When you write out the records, keep every word exact and drop the pictures.

(Data records)
Content starts
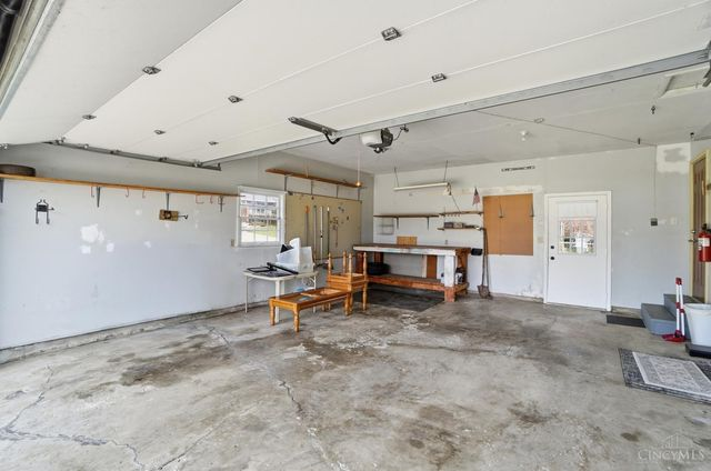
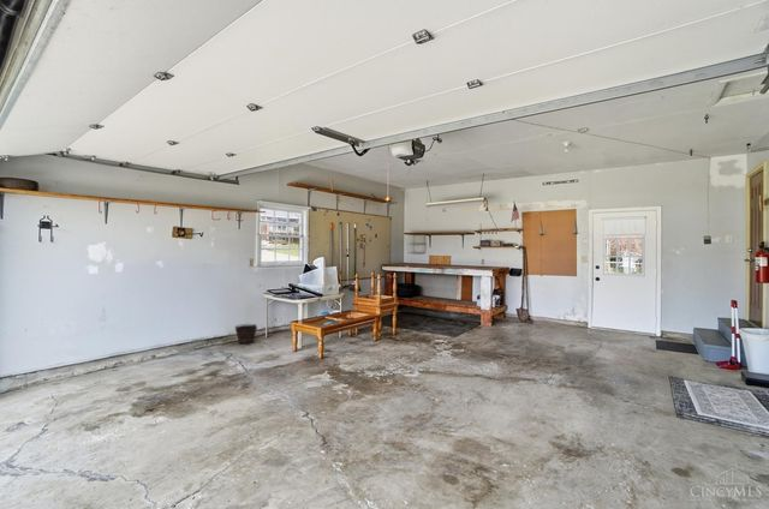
+ bucket [234,323,258,346]
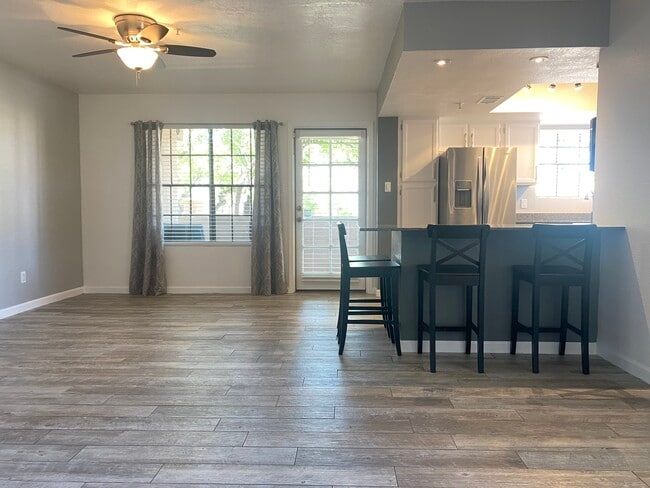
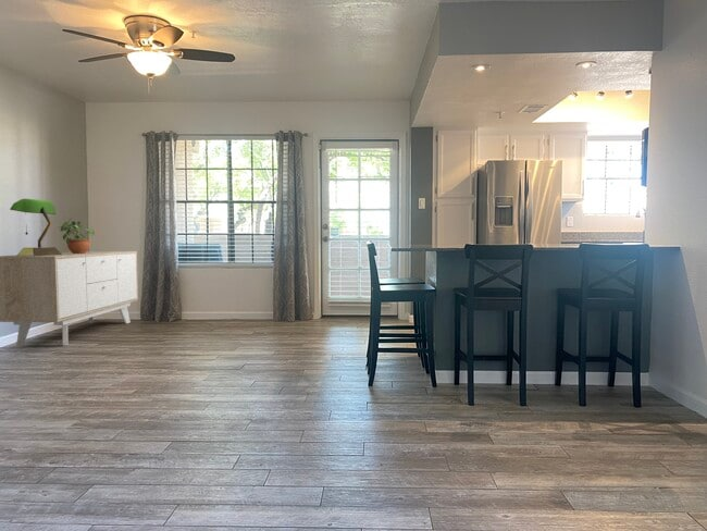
+ potted plant [57,218,96,254]
+ sideboard [0,250,139,347]
+ table lamp [9,198,61,256]
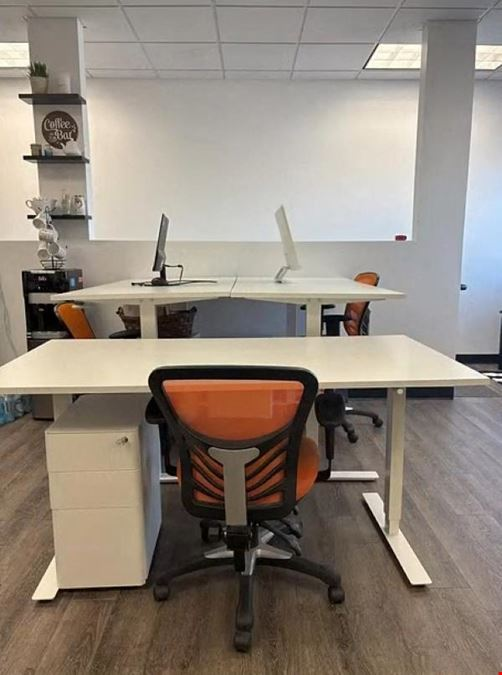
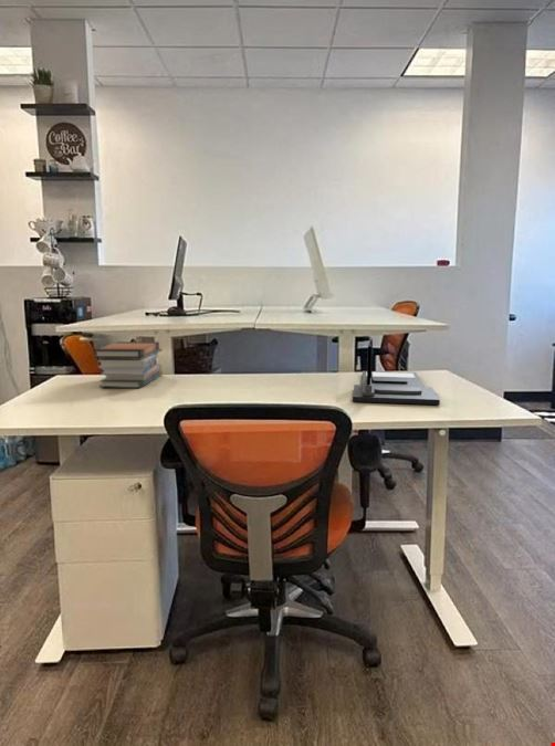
+ book stack [93,340,164,389]
+ desk organizer [352,337,441,406]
Content ends
— OUTPUT OF THE TASK —
+ bucket [234,323,258,346]
+ potted plant [57,218,96,254]
+ sideboard [0,250,139,347]
+ table lamp [9,198,61,256]
+ book stack [93,340,164,389]
+ desk organizer [352,337,441,406]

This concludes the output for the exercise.